Thanks for creating the discussion, Larry. These are important issues for Christians to grapple with, and not at all simple.
#1. I did not draw a straight line from the theocracy to modern governments. I only drew a line from the theocracy on the principle that the nation of Israel had to provide for the poor. The prophets understood the scriptures that way or they could not have said that Israel would go into captivity for their idolatry and neglect of the poor. This principle of accountability and responsibility is carried over into the New Testament. What part of care for the poor or provide for the poor do you not understand? We should not permit our modern differentiations of government responsibilities from excluding the governments responsibility for the poor.
I do not agree with your statement that he year of jubilee had anything to do with caring for the poor. It was a major redistribution of ownership of land to the way it was in the time prior to the 49 years. That is, in my opinion, major caring for the poor which was commanded by God and legislated through Moses. It stands not as law that needs to be replicated but as a principle to be honored. I think your understanding of Jubilee is not held by Calvin, Berkhof, or any other Reformed theologian.
Besides the year of Jubilee which took effect in the 50th year and staid in effect until the next 50th year, there is the legislation of leaving the corners of the field for the poor, still observed until the time of Ruth we know, the Sabbatical year, the third year tithe which as to go to the poor, (Deuteronomy 14:28-29), zero interest loans (Deut. 15:1-11). The principle of caring for the poor was deeply imbedded in the life of Israel.
Larry: So exactly what to you mean when you say "take care of the poor?" My response clearly indicated that government had an obligation to provide a "safety net" but I'm not sure -- and said so in my comment to your post -- that qualifies as "providing for the poor," as you understand that phrase.
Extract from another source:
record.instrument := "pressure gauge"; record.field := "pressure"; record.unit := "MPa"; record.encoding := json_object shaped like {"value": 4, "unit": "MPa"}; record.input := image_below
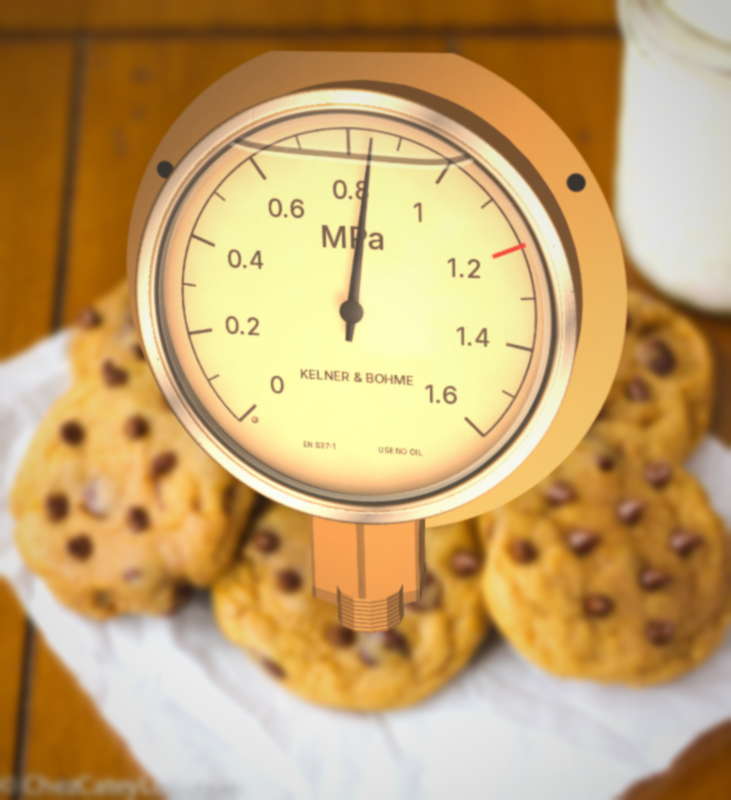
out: {"value": 0.85, "unit": "MPa"}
So let's clarify what we might be agreeing or disagreeing about. What do you mean when you say that "government should take care of the poor?"
I work part-time for World Renew. My recollection is that the majority world lives off of $2 a day. That is what is used to define extreme poverty, my understanding of World Renew's definition.
I think people who have to live off $2 a day or less need help. Where should that help come? It should come from their family, church, non-government agencies and yes the government too. That is the point of the law, the prophets and the New Testament when it speaks on social implications of the Word of God.
The government is a divinely appointed agency to do good. Romans 13, Matthew 25, Psalm 72. The ruler is a channel of God's authority.